Disabled students constitute another group of special concern. Casey Mather, a senior at WAHS with a disability, stated that “without accommodations specifically for virtual learning, students with disabilities simply can’t thrive in this environment.” However, in-person instruction presents new challenges. Mather noted that many students with disabilities are at a higher risk for severe complications of the virus.

The decision of whether or not to return in person is a difficult one for many students. While all teachers but the few with medical exemptions will be required to return, students and families are left to decide for themselves.

Thomas Kallen, a senior at WAHS, chose to return to in-person learning. “I know that when we return to school, it’s not going to be the same,” Kallen noted. “Socializing isn’t going to be as easy, [and] it’s not going to happen as frequently.”

Jake Greenstein, a junior at WAHS, will be remaining entirely virtual. “My mom doesn’t really want me – or she doesn’t think it’s safe to go back yet. She wants the vaccine to be more effective to more people, and just to wait a little bit longer.”

Greenstein did concur with the larger decision by the School Board, however. “If people want to go back, they definitely should. I think it’s a good time, it’s just I’m not ready yet and my family isn’t ready.”

Dottie Akers, a WAHS 9th grade English teacher, expects new challenges to accompany Stage 4. “In the beginning, [hybrid teaching] is going to feel overwhelming and unsustainable, but then we’re going to get over the learning curve,” Akers said. “I think there are probably a lot of questions that we haven’t even thought to ask ourselves yet.”

Though the effects of the School Board’s decision remain to be seen, Mr.
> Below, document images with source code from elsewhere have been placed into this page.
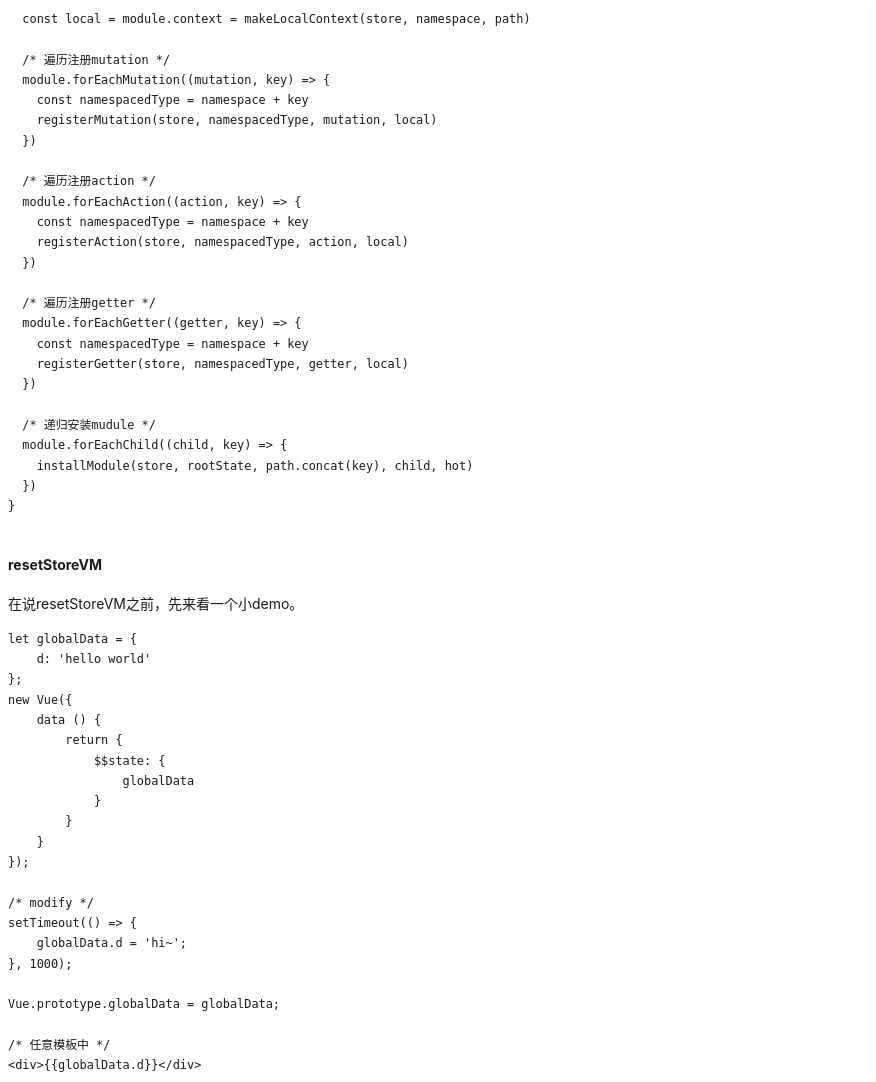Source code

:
 ```
  const local = module.context = makeLocalContext(store, namespace, path)

  /* 遍历注册mutation */
  module.forEachMutation((mutation, key) => {
    const namespacedType = namespace + key
    registerMutation(store, namespacedType, mutation, local)
  })

  /* 遍历注册action */
  module.forEachAction((action, key) => {
    const namespacedType = namespace + key
    registerAction(store, namespacedType, action, local)
  })

  /* 遍历注册getter */
  module.forEachGetter((getter, key) => {
    const namespacedType = namespace + key
    registerGetter(store, namespacedType, getter, local)
  })

  /* 递归安装mudule */
  module.forEachChild((child, key) => {
    installModule(store, rootState, path.concat(key), child, hot)
  })
}
```

#
#### resetStoreVM
在说resetStoreVM之前，先来看一个小demo。

```
let globalData = {
    d: 'hello world'
};
new Vue({
    data () {
        return {
            $$state: {
                globalData
            }
        }
    }
});

/* modify */
setTimeout(() => {
    globalData.d = 'hi~';
}, 1000);

Vue.prototype.globalData = globalData;

/* 任意模板中 */
<div>{{globalData.d}}</div>
```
Oberg believes that all coronavirus policies will have a lasting impact on the Division’s students. “I think there are challenges that we’re going to face. I think it’s going to be tough for…  I think some of the students are going to have a trust factor because they’ve been taught to be afraid. Right, be afraid of touching, be afraid of being too close to people, be afraid.  I think that’s important because we want people to be cautious, but I wonder especially with our little kids if we haven’t taught them too well.”